For starters, the name of the new breed sent to destroy the disease-carrying cockroaches was the Judas Breed. For those of you who know about religious, Judas was one of the 12 disciples of Christ who, for the price of 30 pieces of silver, turned him over to the High Priest Caiaphas who then turned him over to Pontius Pilate’s soldiers. Eventually, Jesus’ capture led to his inevitable crucifixion and death. Judas was known for betraying Christ and committed suicide by hanging himself. The Judas Breed (a combination of cockroach, termite and mantis) works very similar to the way the story of Christ’s betrayal played out only with bugs instead of people and eradication instead of crucifixion. The Judas insect will work its way into the cockroach tunnels, seemingly undetected and untouched by the cockroaches, and would secrete an enzyme that attracts the roaches. Thinking everything is okay, the roaches begin to eat the enzyme, which speeds up their metabolism and kills them. The Judas Breed effectively gained the trust of the roaches only to kill them.
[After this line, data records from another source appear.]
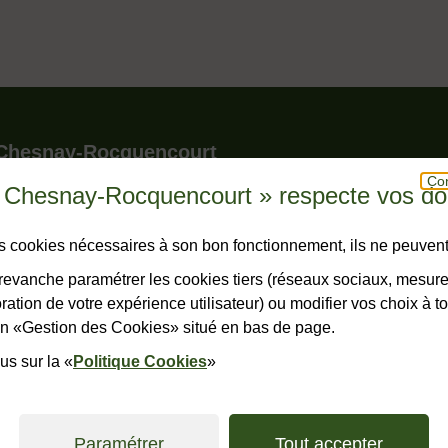
le pied de page
 Chesnay-Rocquencourt
Con
u Chesnay-Rocquencourt » respecte vos d
r - BP 150 - Le Chesnay
snay-Rocquencourt cedex
hone
23 23
des cookies nécessaires à son bon fonctionnement, ils ne peuvent
horaires
evanche paramétrer les cookies tiers (réseaux sociaux, mesur
ation de votre expérience utilisateur) ou modifier vos choix à 
ONTACTER
lien «Gestion des Cookies» situé en bas de page.
us sur la «
Politique Cookies
»
ales
Accessibilité : non conforme
Plan du site
Politiques de confide
Paramétrer
Tout accepter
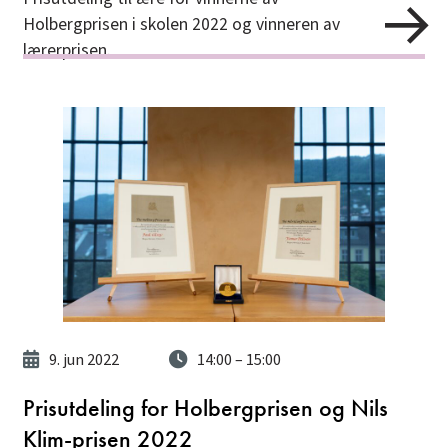
Holbergprisen i skolen 2022 og vinneren av
lærerprisen.
9. jun 2022
14:00
– 15:00
Prisutdeling for Holbergprisen og Nils
Klim-prisen 2022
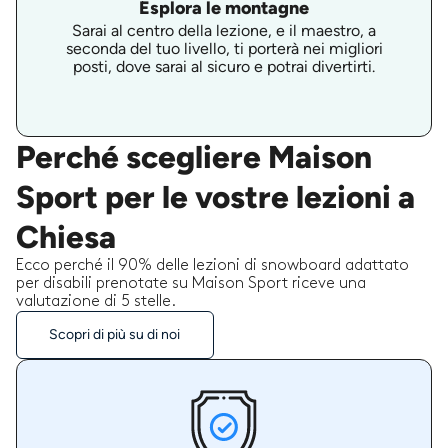
Esplora le montagne
Sarai al centro della lezione, e il maestro, a
seconda del tuo livello, ti porterà nei migliori
posti, dove sarai al sicuro e potrai divertirti.
Perché scegliere Maison
Sport per le vostre lezioni a
Chiesa
Ecco perché il 90% delle lezioni di snowboard adattato
per disabili prenotate su Maison Sport riceve una
valutazione di 5 stelle.
Scopri di più su di noi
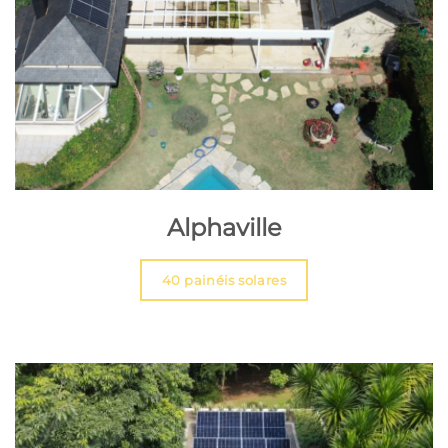
Alphaville
40 painéis solares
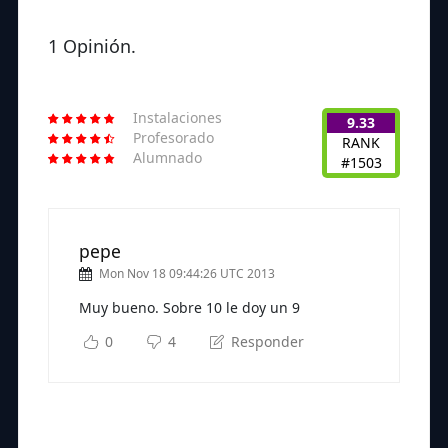
1 Opinión.
Instalaciones
9.33
Profesorado
RANK
Alumnado
#1503
pepe
Mon Nov 18 09:44:26 UTC 2013
Muy bueno. Sobre 10 le doy un 9
0
4
Responder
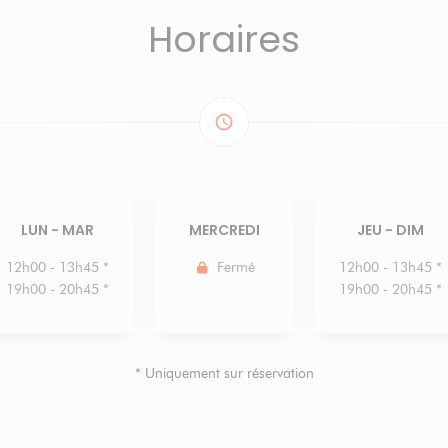
Horaires
access_time
LUN
-
MAR
MERCREDI
JEU
-
DIM
12h00 - 13h45 *
Fermé
12h00 - 13h45 *
19h00 - 20h45 *
19h00 - 20h45 *
* Uniquement sur réservation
As the story progresses, the Judas insect begins to evolve to resemble a human but still maintains its insect qualities and hunting strategies. By seeing humans as the invading species, the insect turns against us to use us as food and to eliminate competition. Again, the theme of betrayal and backstabbing is played out. It’s also interesting to note that when the Judas insect becomes a fully evolved adult, with it’s sharpened forelegs and long wings, it resembles death itself… the grim reaper in insect form. This may not have anything to do with religion but many religions see the Grim Reaper as a symbolic representation of death.
There are several cathedral-like buildings; there is a library with a giant stained glass window that resembles a cathedral, the sewers are large and open like cathedrals and even bare architectural similarities. One of the ways to get to the Judas insect hive is through a church where a priest was pushed off a building by a Judas insect. Aside from the library, it seems like an area with a mere resemblance of a church has bad things happen in it. A young boy, who later gets kidnapped by a Judas insect, is told by his father that the church across their apartment is a bad place. The church is run-down, musty, deserted and has broken statues of Christ and his followers. I see the church as a representation of an old “idea” dying and a new “idea” (religion) becoming the dominant practice. People have turned their backs against the church and now look to science for guidance. In the end, nature has the final call and we were betrayed by it or so the movie has proclaimed.
Manny, the young boy’s shoe-shining father is seen as a caring but very independent Christian who carries around a cross with him everywhere he goes. Spoiler: it’s sad that he was brutally attacked and killed by a Judas insect but I think the fact that his cross, shown as a protector, failed to so do in the eyes of science’s greatest invention. The only religious person in the whole movie was literally backstabbed by an abomination of science; the relationship between religion and science couldn’t have been shown better.
I’m absolutely positive there is more to the story than what I could uncover. As offbeat as Mimic may seem, it’s a pretty well made movie that dives into the battle between modern science and popular religion. Though any allusion towards religion isn’t spoon-fed to us, it’s not that hard to see once you notice the beginning and how the camera tries to focus on the flickering neon cross. Some people might pass this off as being a passable Guillermo del Toro film but I think he was trying to say something here. I do want to close this article by saying something that always fascinated me about insects work; they don’t have any remorse, they’re hard-working and they aren’t governed by laws or gods… they do what needs to be done to protect their colony.
The massive stained glass window in the library.